Richard D. L. Fulton
(10/26) By the time the readers of the News-Journal read this, it may be over, or it may not, depending on which model holds up as "Stormzilla," Sandy, hammers its way passed the Mid-Atlantic offshore, or into Maryland and Pennsylvania.
Models aside, the region must still prepare for the possibility of the "storm of the century" as Hurricane Sandy heads toward a collision course with a northeastern class storm somewhere in the Mid-Atlantic Region with the Mason-Dixon line in its sights.
Seamus Mooney, director of emergency preparedness, Frederick County Division of Emergency Management, said late last week that the county Department of Public Works has already been dispatched to clear culverts and drainage ditches to facilitate the passage of any storm water accruing during the storm. "We want to make sure those are opened
In addition, maintenance workers are being sent to check out power and back-up electricity generators at county facilities for prepare them for possible impact should the storm strike.
The school board has also been meeting to discuss county school-related issues any severe storm could inflict.
As of late last week, he said, "Every model that comes out (predicting Sandy’s storm track), the storm is projected shifting westward. The more west it comes, the worst it comes to be. A little bit of the unknown is the cold front," Mooney stated, "which could hold the storm up and cause it to sit over us a day or so," possibly into the
first of November.
With trees still laden with leaves, a direct hit of a significant storm could result in downed limbs and trees taking down power lines, and flooding. In a worst case scenario, flooding could last for days and power outages could last as long as it takes for power companies to untangle the mess, repair the damages, and get back on-line.
As is the case in many regional and local emergency management or response entities, the Fairfield Regional Emergency Management Agency (FREMA) was in wait-and-see mode.
Andrew "AJ" Aldrich, FREMA emergency management coordinator, said the staff reviewed in emergency management plan in preparation. "We just rewrote it a couple of months ago, so it’s pretty much up to speed," he stated.

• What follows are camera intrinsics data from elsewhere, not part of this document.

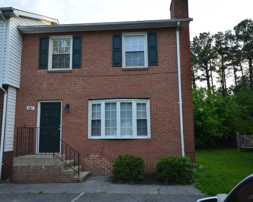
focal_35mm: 33
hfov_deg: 54.7
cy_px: 100
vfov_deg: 45.1
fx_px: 244
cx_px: 115
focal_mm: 19
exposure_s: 1/100
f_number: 9
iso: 400
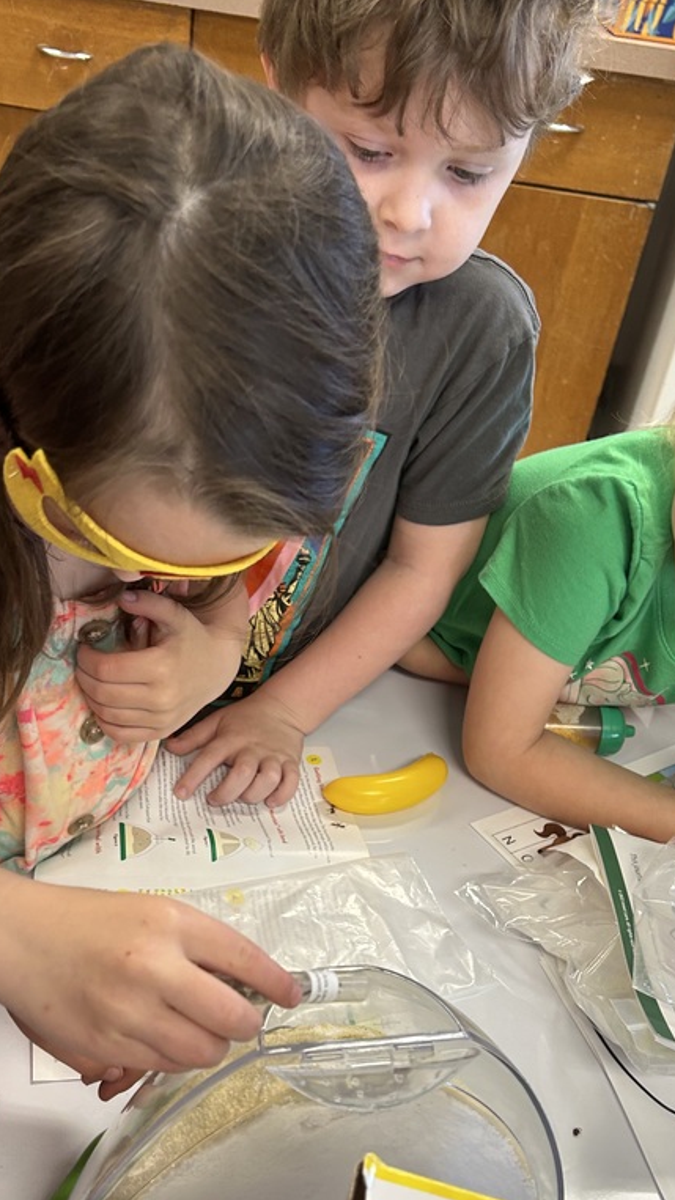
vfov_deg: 52.0
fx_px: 1210
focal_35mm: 38
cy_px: 774
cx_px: 294
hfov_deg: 31.1
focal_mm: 5.7
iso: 80
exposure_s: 1/60
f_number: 1.5
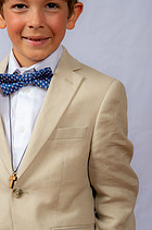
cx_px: 56
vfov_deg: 13.8
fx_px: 947
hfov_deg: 9.2
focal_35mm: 149
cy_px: 117
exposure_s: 1/160
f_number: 6.3
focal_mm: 70
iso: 250
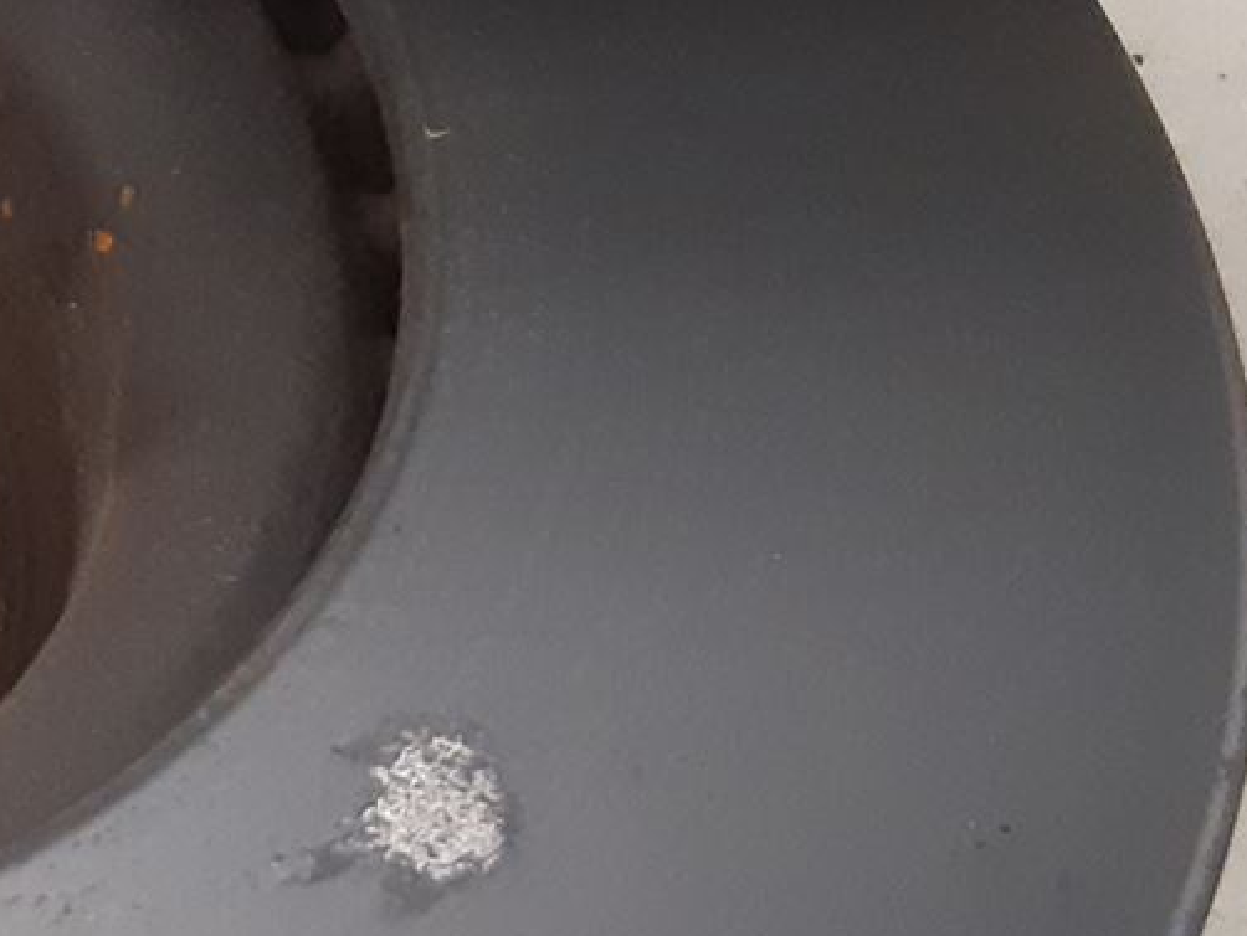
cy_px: 591
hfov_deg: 15.6
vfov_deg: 14.0
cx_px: -1061
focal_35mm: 106
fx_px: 3820
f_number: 1.7
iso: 250
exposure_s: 1/50
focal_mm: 3.93
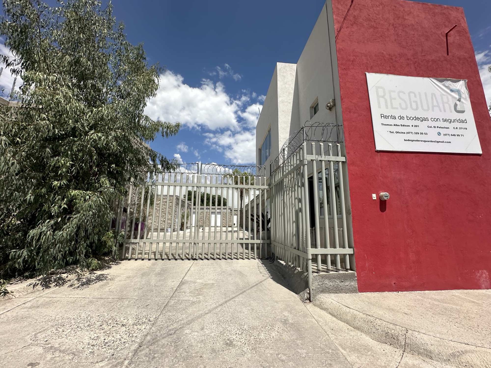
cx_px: 246
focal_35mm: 14
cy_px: 184
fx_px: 199
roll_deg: -0.7
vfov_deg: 85.7
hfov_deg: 102.1
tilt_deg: +10.8
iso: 50
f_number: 2.2
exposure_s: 1/3731
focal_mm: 2.22
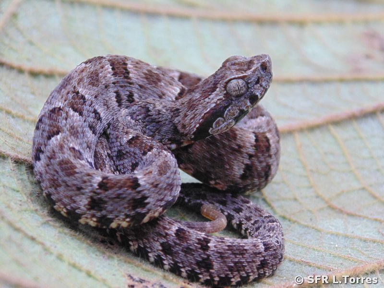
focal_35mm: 236
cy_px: 144
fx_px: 2618
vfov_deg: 6.3
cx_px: 192
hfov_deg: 8.4
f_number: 5.6
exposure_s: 1/125
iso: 320
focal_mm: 42.3
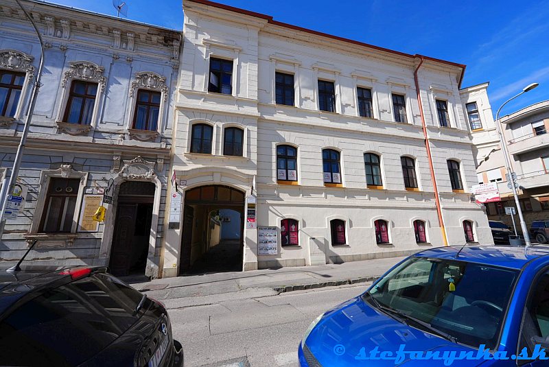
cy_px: 184
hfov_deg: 104.2
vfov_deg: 81.3
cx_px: 274
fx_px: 214
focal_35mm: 14
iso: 100
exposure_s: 1/250
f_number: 9
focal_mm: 14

"Like everybody else, we’re just watching the weather," he said. FREMA also sent out emails to make "to see the (FREMA) staff will be in the area and give them a heads up."
Hurricane Sandy had already inflicted 21 deaths across the Caribbean, 11 of which occurred in Cuba, nine in Haiti, and one in Jamaica, as it prepared to make its northward turn towards the United States October 26.
Sandy was project to travel off-shore until it potentially impacted the Mid-Atlantic and collides with the northeaster.
Atlantic hurricane season generally occurs from May 15 through November 30, according to the National Hurricane Center.